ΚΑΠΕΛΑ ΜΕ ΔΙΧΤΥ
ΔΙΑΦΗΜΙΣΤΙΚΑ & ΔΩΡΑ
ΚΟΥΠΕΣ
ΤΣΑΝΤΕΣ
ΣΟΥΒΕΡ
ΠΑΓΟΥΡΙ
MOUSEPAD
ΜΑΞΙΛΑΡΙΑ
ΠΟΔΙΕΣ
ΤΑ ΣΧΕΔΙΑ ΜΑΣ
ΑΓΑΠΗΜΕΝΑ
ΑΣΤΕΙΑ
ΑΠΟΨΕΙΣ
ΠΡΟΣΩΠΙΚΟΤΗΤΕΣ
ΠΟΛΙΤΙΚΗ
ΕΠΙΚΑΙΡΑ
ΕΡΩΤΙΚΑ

### WHAT THIS TASK INVOLVES
Line by line, reproduce the data above exactly.

### REPLY TO THE EXERCISE
ΚΑΠΕΛΑ ΜΕ ΔΙΧΤΥ
ΔΙΑΦΗΜΙΣΤΙΚΑ & ΔΩΡΑ
ΚΟΥΠΕΣ
ΤΣΑΝΤΕΣ
ΣΟΥΒΕΡ
ΠΑΓΟΥΡΙ
MOUSEPAD
ΜΑΞΙΛΑΡΙΑ
ΠΟΔΙΕΣ
ΤΑ ΣΧΕΔΙΑ ΜΑΣ
ΑΓΑΠΗΜΕΝΑ
ΑΣΤΕΙΑ
ΑΠΟΨΕΙΣ
ΠΡΟΣΩΠΙΚΟΤΗΤΕΣ
ΠΟΛΙΤΙΚΗ
ΕΠΙΚΑΙΡΑ
ΕΡΩΤΙΚΑ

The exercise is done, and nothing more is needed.